On languaging care in a pandemic
1 February 2021
—What was work like for you over 2020?
—I mean, to be honest, nerve wracking? It's been hard because everything felt like it was operating in contingency. And so in that sense, it felt like work was what's happening in contingency. I didn't actually enjoy most of the work that I did, because there would suddenly be a manic flow of things coming around, then you felt that it would be weird to complain about it, since it's a privilege to even have work but at the same time, recognizing how toxic it is. During the lockdown, there was a conversation about degrowth blah blah blah, but the moment that lockdown was lifted, all that rhetoric fell away very quickly and it felt like there was overcompensation.
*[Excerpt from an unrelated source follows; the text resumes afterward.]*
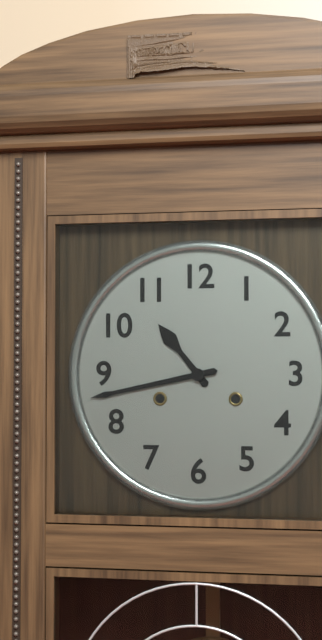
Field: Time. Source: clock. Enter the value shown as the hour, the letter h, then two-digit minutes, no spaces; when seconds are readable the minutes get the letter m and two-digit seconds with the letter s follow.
10h43
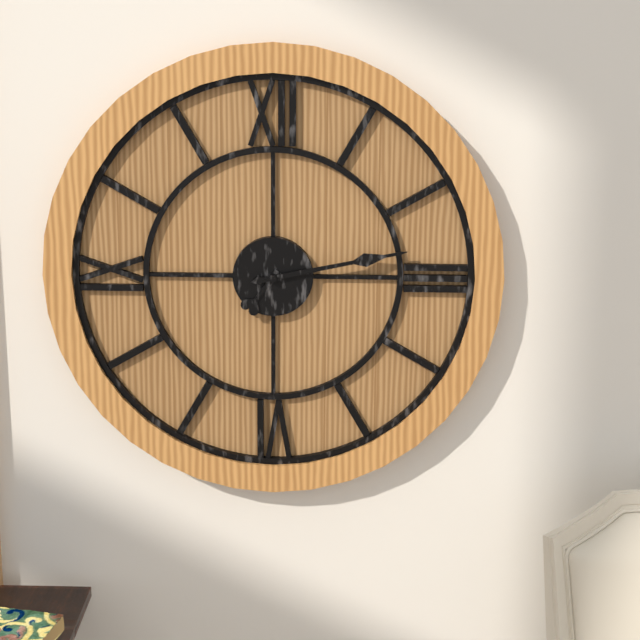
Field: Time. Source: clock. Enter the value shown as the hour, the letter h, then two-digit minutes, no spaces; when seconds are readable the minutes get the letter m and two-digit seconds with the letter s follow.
7h13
It felt even more extractive in a very strange way.

—Was this sense of contingency exceptional to COVID?
—The juxtaposition was felt more acutely during the COVID period. In a very perverse way it was being sharply juxtaposed with the kind of rhetoric of care and support and solidarity that was circulating. The sharpness of the incommensurability of that rhetoric and languaging with the actual practice of work relations was felt very acutely to me. I mean, of course, there's always a level of extractedness that is always pervading already. But during this time,I couldn't work at something that was growing or nurturing or flourishing. And I think that ironically became a huge block to me and my work.
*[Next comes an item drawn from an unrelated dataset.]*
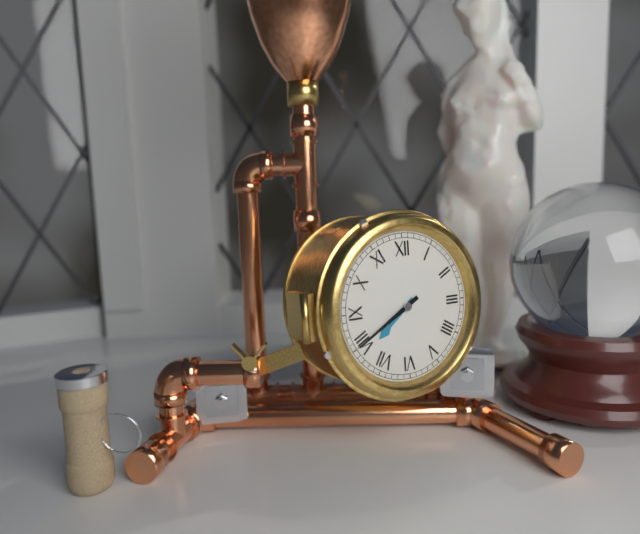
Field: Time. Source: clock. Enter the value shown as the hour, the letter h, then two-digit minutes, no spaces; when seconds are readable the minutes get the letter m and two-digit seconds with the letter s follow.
7h40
—Yeah, I mean, it's so disappointing. And it makes me very frustrated. It makes me really angry to hear an institution talking about care but it's not folded into their practice. Now, under the guise of, “we're helping you in a time of crisis, you should be even more grateful.” The alternative world would be one where we go, “Oh, wait, can we take this opportunity to not have to put out so much shit, but to have long conversations and take care of each other?” Making sure the timescales match with people's actual wellbeing.
—I was sharing with a friend this series of screenshots from Twitter, like, “Hey, oh my god, like 2020 was crazy, I’m sorry to hear about your hospitalization. By the way, Can I follow up on this capitalist bullshit thing? We have to get back on track.” That’s the template of a lot of these emails. Like I'd rather you just not pretend to care.